Hydrogen Peroxide – The purpose of peroxide in your first aid kit is not for wound cleaning, but for inducing vomiting. If your dog has ingested a toxin or foreign object of any kind, contact a veterinarian right away for proper dosing and instructions. Some toxins and objects SHOULD NOT be vomited back up because they can cause further damage to the esophagus or cause choking. Do not give hydrogen peroxide to cats.
Thermometer and Vaseline – The only way to tell if your pet has an elevated temperature is by taking it rectally. Use the Vaseline to lubricate the tip of the thermometer. Take precaution while getting your pet’s temperature. It is easier with two people, one person holding the pet still while the other works the thermometer. If your pet is showing any signs of discomfort, is growling, or trying to bite, do not continue. If your pet’s temperature is below 100 degrees or above 103 degrees Fahrenheit, contact a veterinarian. A fast read digital thermometer is recommended.
Styptic Powder or Pencil – When a toenail is trimmed too short, this can cause bleeding which is very difficult to stop. Using styptic powder/pencil will stop the bleeding. If you do not have access to either, flour or cornstarch packed into the nail works well. Make sure to keep your pet still for 15-20 minutes. Allowing them to play, run, or jump around will cause their blood pressure to rise and the nail will continue to bleed.
Tweezers – To remove a tick, grab it at the base. If you are not comfortable with this, a veterinarian can remove the tick for you.

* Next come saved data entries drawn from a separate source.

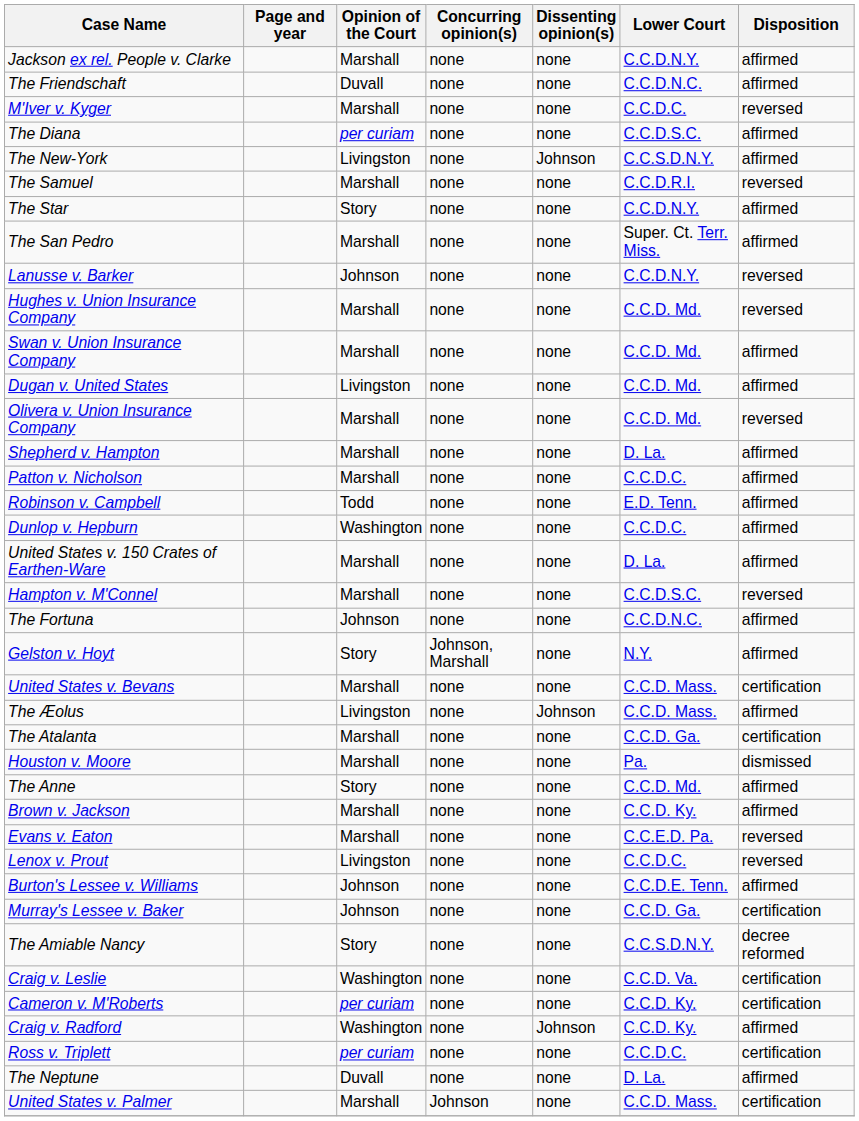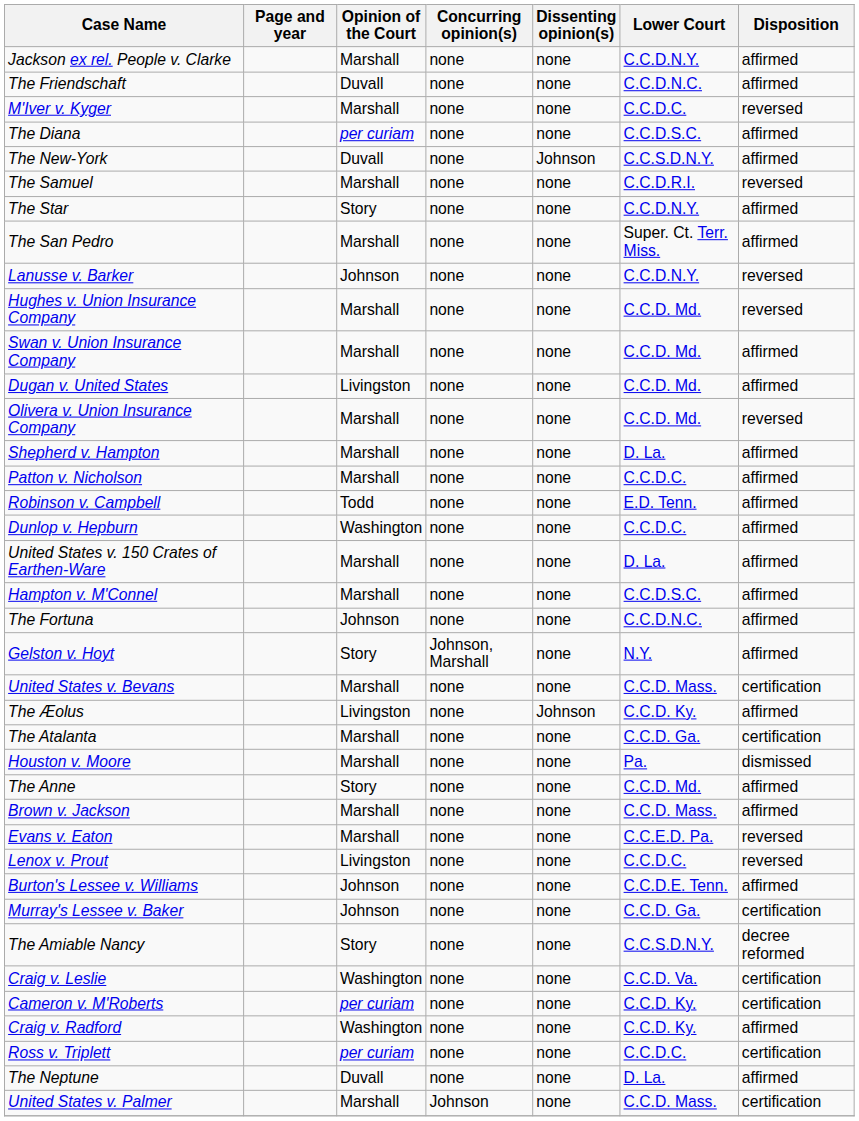The New-York | Opinion of the Court: Livingston -> Duvall
Hampton v. M'Connel | Disposition: reversed -> affirmed
The Æolus | Lower Court: C.C.D. Mass. -> C.C.D. Ky.
Brown v. Jackson | Lower Court: C.C.D. Ky. -> C.C.D. Mass.
Craig v. Radford | Dissenting opinion(s): Johnson -> none
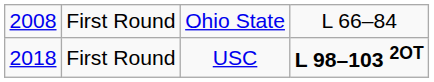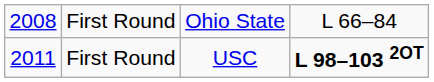First Round / USC | column 1: 2018 -> 2011
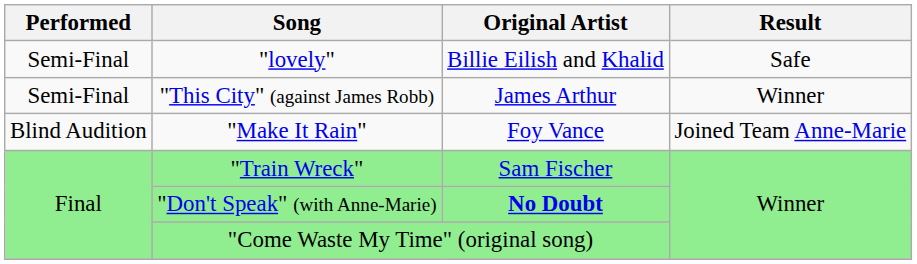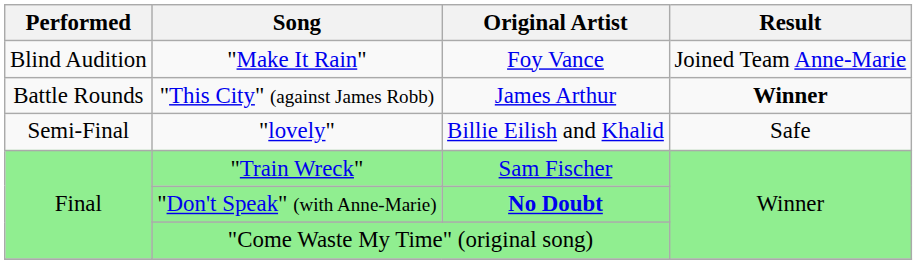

Eye dropper or syringe – If you need to administer hydrogen peroxide or other liquids, an eye dropper or syringe will make the job much easier than using a turkey baster.
Important Numbers – Keep a list of emergency contact numbers on your refrigerator, on your cell phone, and inside of your first aid kit. Numbers should include your regular veterinarian, closest emergency veterinary clinic, and the ASPCA Animal Poison Control (800-548-2423).
Map/Directions – Having driving directions to your emergency veterinary clinic printed out will help you save time during an emergency situation.
List of Medications – Keeping an updated list of your pet’s current health problems and medications on you at all times is very important. Be sure to include the name of the medication, the strength, how much, and how often it is given. Some places to store your list are a note on your phone, an email to yourself, or a copy in your glove box.
Occasionally check the supplies in your kit for expired items and replace as needed. Keep the kit out of reach of pets or children.